Have you had any experiences when you later realized that in making a request or prayer you didn’t know what you were asking? Give an example.

Are you able to drink the cup that I drink, or be baptized with the baptism that I am baptized with?” 39 They replied, “We are able.” Then Jesus said to them, “The cup that I drink you will drink; and with the baptism with which I am baptized, you will be baptized; 40 but to sit at my right hand or at my left is not mine to grant, but it is for those for whom it has been prepared.”

Explain more what you think Jesus was saying about ‘his cup’ and ‘his baptism’.

What other insights do you have from these statements of Jesus?

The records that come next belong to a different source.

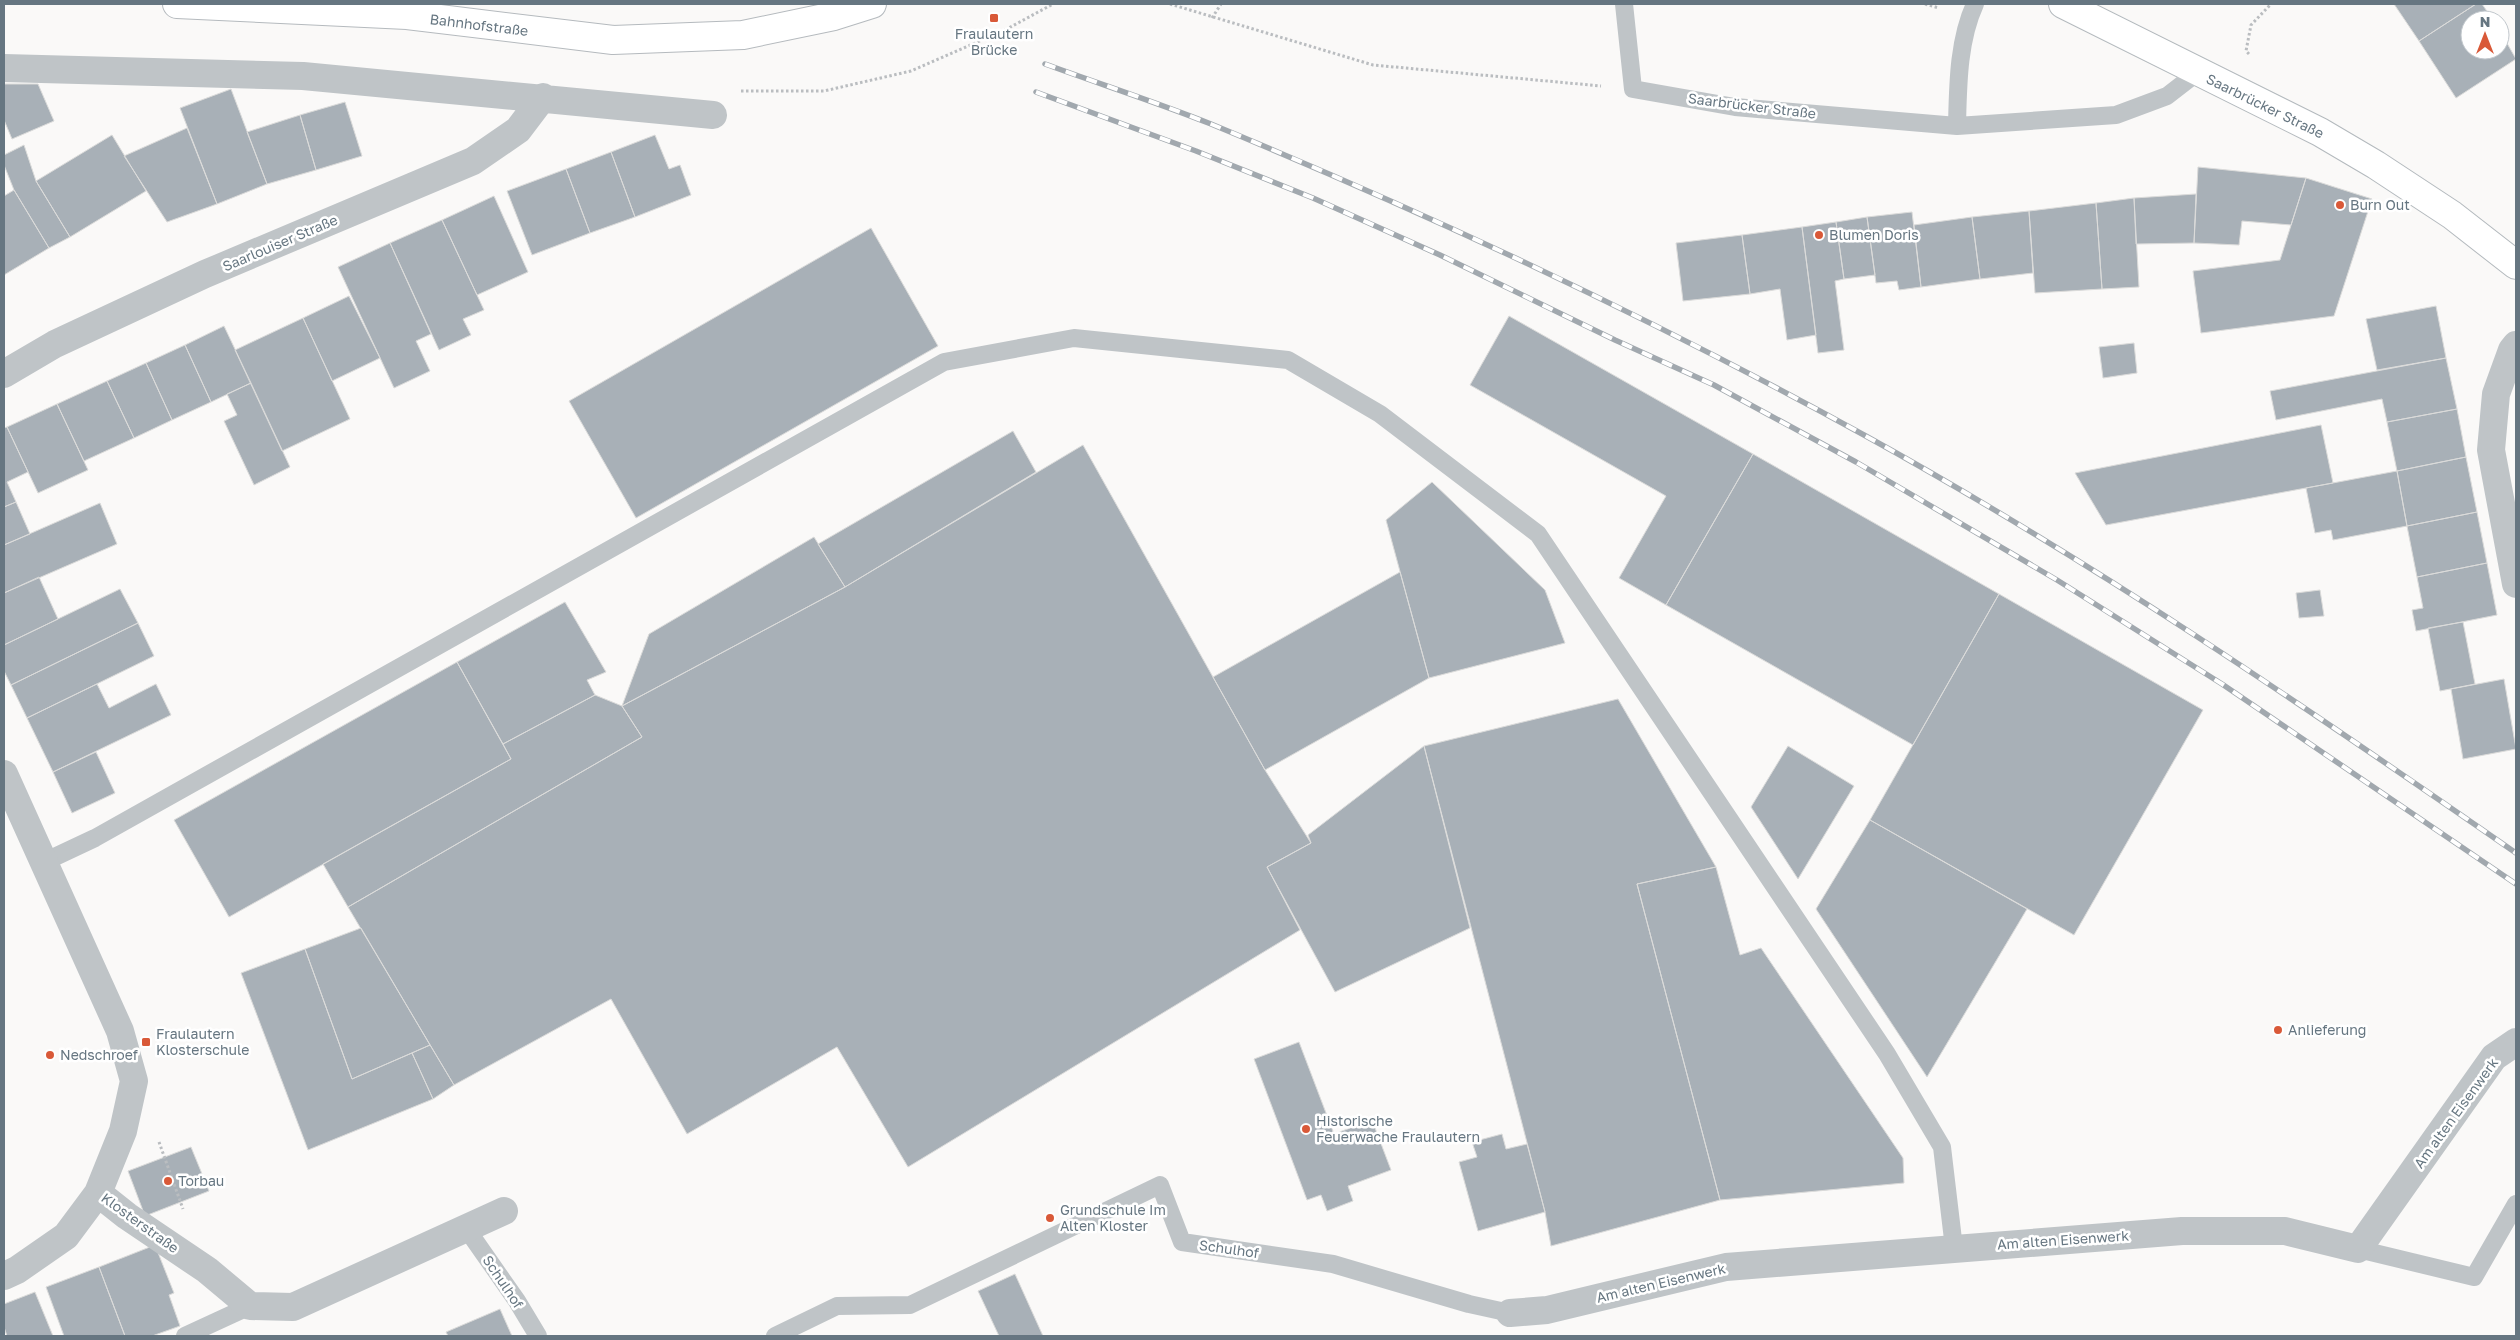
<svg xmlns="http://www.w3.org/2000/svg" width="2520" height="1340" font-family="'Golos Text',sans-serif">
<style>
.building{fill:#a8b0b7;stroke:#dbdbda}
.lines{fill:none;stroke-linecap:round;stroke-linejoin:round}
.secondary-casing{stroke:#b4babe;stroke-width:30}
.primary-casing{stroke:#b5babe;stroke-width:30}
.path{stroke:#babdc0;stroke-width:3;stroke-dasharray:2.5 2.5;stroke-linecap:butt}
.lane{stroke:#bfc4c7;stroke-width:18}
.street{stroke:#bfc4c7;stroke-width:28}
.secondary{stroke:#fff;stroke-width:28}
.primary{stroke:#fff;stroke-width:28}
.rail-casing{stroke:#a1a8ae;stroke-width:5.5}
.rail{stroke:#fff;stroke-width:4;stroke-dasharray:11;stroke-linecap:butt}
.poi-dot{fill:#d95938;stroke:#fff;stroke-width:2}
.labels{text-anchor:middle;stroke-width:5;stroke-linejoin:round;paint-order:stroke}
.street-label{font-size:14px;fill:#667681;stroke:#fff}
.poi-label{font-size:14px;fill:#667681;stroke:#fff;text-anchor:start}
</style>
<rect width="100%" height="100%" fill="#faf9f8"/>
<!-- building -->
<path class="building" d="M 2394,4 L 2476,4 L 2419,41 Z
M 2476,4 L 2482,4 L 2493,20 L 2470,20 L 2470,50 L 2500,50 L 2500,31 L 2516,59 L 2456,98 L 2419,41 Z
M 4,84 L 38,84 L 54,121 L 12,139 L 4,120 Z
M 231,89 L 267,184 L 217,204 L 180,108 Z
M 345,102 L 362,156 L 316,170 L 300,115 Z
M 300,115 L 316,170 L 267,184 L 247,132 Z
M 187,128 L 217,204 L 167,222 L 124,156 Z
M 112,135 L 146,191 L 70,237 L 36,181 Z
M 655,135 L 669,169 L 680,165 L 691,195 L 635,217 L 611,152 Z
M 24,145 L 36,181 L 70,237 L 49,248 L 14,190 L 4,165 L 4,155 Z
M 611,152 L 635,217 L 590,233 L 566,169 Z
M 2198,167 L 2306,178 L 2291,225 L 2242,221 L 2239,245 L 2194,243 Z
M 566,169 L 590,233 L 532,255 L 507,191 Z
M 2306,178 L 2372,199 L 2334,316 L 2201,333 L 2193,271 L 2280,260 Z
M 14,190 L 49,248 L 4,275 L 4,196 Z
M 2196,194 L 2194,243 L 2136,244 L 2134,198 Z
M 494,196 L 528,272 L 477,295 L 442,220 Z
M 2134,198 L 2139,287 L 2102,289 L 2096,203 Z
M 2096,203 L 2102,289 L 2035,293 L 2029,211 Z
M 2029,211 L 2033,273 L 1980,279 L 1972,217 Z
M 1912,212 L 1921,287 L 1899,290 L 1897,281 L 1876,283 L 1867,217 Z
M 1867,217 L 1875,275 L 1844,279 L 1836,222 Z
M 1972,217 L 1980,279 L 1921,287 L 1914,225 Z
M 442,220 L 484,310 L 463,319 L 471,335 L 439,350 L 390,243 Z
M 1836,222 L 1844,279 L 1835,281 L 1844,350 L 1818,353 L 1802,227 Z
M 1802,227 L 1816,335 L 1787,340 L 1780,289 L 1750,294 L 1742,235 Z
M 871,228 L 938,346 L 636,518 L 569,401 Z
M 1742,235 L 1750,294 L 1683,301 L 1676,243 Z
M 390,243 L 431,334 L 416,341 L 430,371 L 394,388 L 338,267 Z
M 349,296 L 380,358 L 332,381 L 303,318 Z
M 2436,306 L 2446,358 L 2377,370 L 2366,319 Z
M 1509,316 L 1753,454 L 1666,605 L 1619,578 L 1666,496 L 1470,385 Z
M 303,318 L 350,419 L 282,451 L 235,350 Z
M 224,326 L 251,383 L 211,402 L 185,345 Z
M 2134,343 L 2137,373 L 2103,378 L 2099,347 Z
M 185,345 L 211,402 L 172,420 L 146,363 Z
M 2446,358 L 2457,409 L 2387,422 L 2382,399 L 2276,420 L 2270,391 Z
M 146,363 L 172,420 L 134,438 L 107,381 Z
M 107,381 L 134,438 L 84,461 L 57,404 Z
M 251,383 L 290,467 L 254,485 L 224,421 L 237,415 L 227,394 Z
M 57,404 L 88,470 L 38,493 L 7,427 Z
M 2457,409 L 2466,457 L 2397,471 L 2387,422 Z
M 2321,425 L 2333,483 L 2106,525 L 2075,473 Z
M 7,427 L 28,472 L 7,482 L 16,502 L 4,507 L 4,428 Z
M 1013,431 L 1036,472 L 845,587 L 818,544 Z
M 1083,445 L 1265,770 L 1311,843 L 1267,867 L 1300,930 L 908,1167 L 837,1047 L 687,1134 L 611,999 L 454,1085 L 348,907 L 642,737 L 622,706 L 845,587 Z
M 1753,454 L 1999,594 L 1913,745 L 1666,605 Z
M 2466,457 L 2477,512 L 2407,526 L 2397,471 Z
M 2397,471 L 2407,526 L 2333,540 L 2331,530 L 2315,533 L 2306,488 Z
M 1432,482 L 1545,590 L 1565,643 L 1429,678 L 1386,520 Z
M 16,502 L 30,534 L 4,545 L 4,507 Z
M 100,503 L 117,544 L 4,593 L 4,545 Z
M 2477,512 L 2487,563 L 2417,577 L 2407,526 Z
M 814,537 L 845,587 L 622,706 L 649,634 Z
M 2487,563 L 2497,615 L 2416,631 L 2412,610 L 2423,608 L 2417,577 Z
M 1400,572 L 1429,678 L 1265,770 L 1213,677 Z
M 39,577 L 58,619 L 4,645 L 4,593 Z
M 120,589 L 138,623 L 11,685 L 4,671 L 4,645 Z
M 2320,590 L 2324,616 L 2299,618 L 2296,593 Z
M 1999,594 L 2203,710 L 2074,935 L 1870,820 Z
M 565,602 L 606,672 L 587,680 L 595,695 L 503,744 L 457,662 Z
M 2463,622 L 2475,684 L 2440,691 L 2428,628 Z
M 138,623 L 154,656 L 27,718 L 11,685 Z
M 457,662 L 511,759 L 229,917 L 174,820 Z
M 2504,679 L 2516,749 L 2463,759 L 2451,689 Z
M 97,684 L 109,708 L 156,684 L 171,715 L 53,772 L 27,718 Z
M 595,695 L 622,706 L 642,737 L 348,907 L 323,864 L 511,759 L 503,744 Z
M 1618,699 L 1716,867 L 1637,884 L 1720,1200 L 1551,1246 L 1545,1212 L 1424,746 Z
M 1424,746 L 1470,928 L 1335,992 L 1267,867 L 1311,843 L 1308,835 Z
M 1788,746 L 1854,786 L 1798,879 L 1751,807 Z
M 96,752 L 115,793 L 72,813 L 53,772 Z
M 1870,820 L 2027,909 L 1927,1077 L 1816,909 Z
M 1716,867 L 1740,955 L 1761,948 L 1903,1158 L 1904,1183 L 1720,1200 L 1637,884 Z
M 361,928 L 430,1045 L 352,1079 L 305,949 Z
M 305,949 L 352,1079 L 412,1053 L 433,1099 L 308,1150 L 241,973 Z
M 1299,1042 L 1334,1134 L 1372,1120 L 1391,1170 L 1348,1186 L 1353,1201 L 1327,1211 L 1321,1195 L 1307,1200 L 1254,1059 Z
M 430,1045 L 454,1085 L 433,1099 L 412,1053 Z
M 1502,1134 L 1506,1149 L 1527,1144 L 1545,1212 L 1478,1231 L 1459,1162 L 1477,1157 L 1472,1142 Z
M 191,1147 L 209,1191 L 145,1216 L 128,1171 Z
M 155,1245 L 174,1293 L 169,1295 L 180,1326 L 152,1336 L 125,1336 L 99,1267 Z
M 99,1267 L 125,1336 L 64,1336 L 46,1287 Z
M 1015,1274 L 1043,1336 L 999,1336 L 978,1291 Z
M 35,1292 L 53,1336 L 7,1336 L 4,1327 L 4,1304 Z
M 500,1309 L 512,1336 L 448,1336 L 446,1332 Z"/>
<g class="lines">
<!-- secondary casing -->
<g class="secondary-casing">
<path id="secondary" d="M 2063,4 L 2320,132 L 2376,165 L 2452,215 L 2516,265"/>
</g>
<!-- primary casing -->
<g class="primary-casing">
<path id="primary" d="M 177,4 L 407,15 L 613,40 L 743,35 L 834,16 L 872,4"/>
</g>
<!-- path -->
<path class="path" d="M 1170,4 L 1373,65 L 1601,86
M 1925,4 L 1939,8
M 1212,18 L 1221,4
M 2249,54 L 2246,51 L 2251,25 L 2271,4
M 741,91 L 824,91 L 911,71 L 1005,30 L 1053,4
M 159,1142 L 183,1209"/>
<!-- lane -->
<path class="lane" d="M 1624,4 L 1633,89 L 1735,107 L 1957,126 L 2116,115 L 2167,96 L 2198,72
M 1957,126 C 1958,86 1958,41 1975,4
M 44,862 L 95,838 L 944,362 L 1074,338 L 1288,360 L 1380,414 L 1538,534 L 1887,1054 L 1942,1147 L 1954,1248
M 466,1228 L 517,1301 L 538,1336
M 2358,1249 L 2474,1277 L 2516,1204
M 185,1336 L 250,1306
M 775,1336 L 837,1306 L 910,1305 L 1160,1185 L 1182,1242 L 1333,1264 L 1469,1304 L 1510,1313"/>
<!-- street -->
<path class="street" d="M 4,68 L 303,76 L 713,115
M 2516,345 L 2512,350 L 2496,394 L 2491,450 L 2516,584
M 4,374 L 55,344 L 205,274 L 473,161 L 518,130 L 543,97
M 4,774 L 120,1031 L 134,1081 L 123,1131 L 98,1193 L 127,1216 L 207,1270 L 250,1306 L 293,1307 L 504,1211
M 4,1276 L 17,1270 L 66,1236 L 98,1193
M 1510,1313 L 1547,1310 L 1726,1267 L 2182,1231 L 2285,1231 L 2358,1249 L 2494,1057 L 2516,1042"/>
<!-- secondary -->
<use href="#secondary" class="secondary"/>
<!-- primary -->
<use href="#primary" class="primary"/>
<!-- rail casing -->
<g class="rail-casing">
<path id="rail" d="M 1045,64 C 1100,84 1156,102 1211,124 C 1434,216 1653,319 1864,435 C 2091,560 2304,706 2516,853
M 1036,92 L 1196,151 L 1313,198 L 1440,255 L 1615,340 L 1714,385 L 1856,462 L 2057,580 L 2222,684 L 2516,884"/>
</g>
<!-- rail -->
<use href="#rail" class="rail"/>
</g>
<!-- markers -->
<g class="poi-dot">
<rect x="989" y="13" width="10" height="10" rx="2.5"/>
<circle cx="2340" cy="205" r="5"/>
<circle cx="1819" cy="235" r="5"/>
<circle cx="2278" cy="1030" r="5"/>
<rect x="141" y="1037" width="10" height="10" rx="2.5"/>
<circle cx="50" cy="1055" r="5"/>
<circle cx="1306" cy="1129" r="5"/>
<circle cx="168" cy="1181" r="5"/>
<circle cx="1050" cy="1218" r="5"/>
</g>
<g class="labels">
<!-- street labels -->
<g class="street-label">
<text transform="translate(479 25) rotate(7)" y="5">Bahnhofstraße</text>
<text transform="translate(1752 106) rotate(7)" y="5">Saarbrücker Straße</text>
<text transform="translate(2265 106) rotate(26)" y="5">Saarbrücker Straße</text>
<text transform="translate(280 243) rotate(-23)" y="5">Saarlouiser Straße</text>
<text transform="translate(2456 1113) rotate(-54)" y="5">Am alten Eisenwerk</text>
<text transform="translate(140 1223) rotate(36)" y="5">Klosterstraße</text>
<text transform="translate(2063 1240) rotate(-4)" y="5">Am alten Eisenwerk</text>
<text transform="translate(1229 1249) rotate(8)" y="5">Schulhof</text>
<text transform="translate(503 1282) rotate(56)" y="5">Schulhof</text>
<text transform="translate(1661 1283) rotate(-13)" y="5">Am alten Eisenwerk</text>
</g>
<!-- poi labels -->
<g class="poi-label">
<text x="994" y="39" text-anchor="middle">Fraulautern<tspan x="994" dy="16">Brücke</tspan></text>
<text x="2350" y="210">Burn Out</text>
<text x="1829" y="240">Blumen Doris</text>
<text x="2288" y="1035">Anlieferung</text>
<text x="156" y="1039">Fraulautern<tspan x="156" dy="16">Klosterschule</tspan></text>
<text x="60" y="1060">Nedschroef</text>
<text x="1316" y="1126">Historische<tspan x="1316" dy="16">Feuerwache Fraulautern</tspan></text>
<text x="178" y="1186">Torbau</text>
<text x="1060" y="1215">Grundschule Im<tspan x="1060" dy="16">Alten Kloster</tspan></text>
</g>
</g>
<!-- border -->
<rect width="2520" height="1340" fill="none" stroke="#667681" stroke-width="10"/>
<!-- north arrow -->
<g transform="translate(2485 35)"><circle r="24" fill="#ffffff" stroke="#c2c8cd"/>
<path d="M0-4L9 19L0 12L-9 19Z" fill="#d95938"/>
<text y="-8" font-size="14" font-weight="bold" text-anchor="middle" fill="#667681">N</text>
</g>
</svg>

41 When the ten heard this, they began to be angry with James and John. 

Where is the anger of the others coming from?

Where and when do you see yourself as part of this angry group?

The Business We Are In

42 So Jesus called them and said to them, “You know that among the Gentiles those whom they recognize as their rulers lord it over them, and their great ones are tyrants over them. 43 But it is not so among you; but whoever wishes to become great among you must be your servant, 44 and whoever wishes to be first among you must be slave of all. 45 For the Son of Man came not to be served but to serve, and to give his life a ransom for many.”

Got any contemporary examples to show the difference between business and leadership as usual and leadership as Jesus advocates?

What lessons can we learn from the way Jesus is harnessing the ambitious spirit? (43)

How is true service properly motivated?

When ‘the Son of Man’ is the paradigm, the model or the exemplar of the business to which we are called, what act by Jesus or word of Jesus do you look to and listen to which best epitomizes his servant leadership?

Pray for One Another

Confess the ways, we are like the Zebedee brothers.

Seek God’s blessing on each other in the specific work and roles we exercise.

Ask God for ‘the strength to love’.

 

[1] ‘KFC: A Case Study in Marketing and Rebranding’, JUMP, September 15, 2017.

[2] Vanessa Romo, “’Dunkin’ Deletes Donuts from Its Name,” NPR, September 26, 2018.

[3] Renee Montagne, ‘Beyond Beans: Starbucks Seeks to branch Out From Coffee’, NPR, March 20, 2014.

[4] Allyson Chiu, “The New Weight Watchers is all about ‘wellness.’ Critics say it’s ‘diet culture’ in disguise,” The Washington Post, September 25, 2018.

[5] Thom Schultz, ‘The Church’s Frightful Kodak Moment,’ Holy Soup, January 15, 2014.

[6] There are several cups mentioned in Mark’s Gospel: the cup of cold water (Mark 9:41), this cup of suffering (Mark 10:38), the communion cup (Mark 14:23) and Jesus’ prayer asking for the removal of the cup of suffering (Mark 14:36).

[7] What a good text for the International Day of People with Disability.

[8] ‘James, son of Zebedee’, Wikipedia.

[9] ‘Santiago de Compostela’, Wikipedia.

[10] Adela Collins. "Patmos." Harper's Bible Dictionary. Paul J. Achtemeier, gen. ed. San Francisco: Harper & Row, 1985. p755; Colin G. Kruse, The Gospel According to John: An Introduction and Commentary, Eerdmans, 2004, p. 28; ‘John the Apostle’, Wikipedia.

[11] Martin Luther King, Jnr., ‘The Drum Major Instinct’, Sermon delivered at Ebenezer Baptist Church, 4 February 1968, King Papers, Stanford University.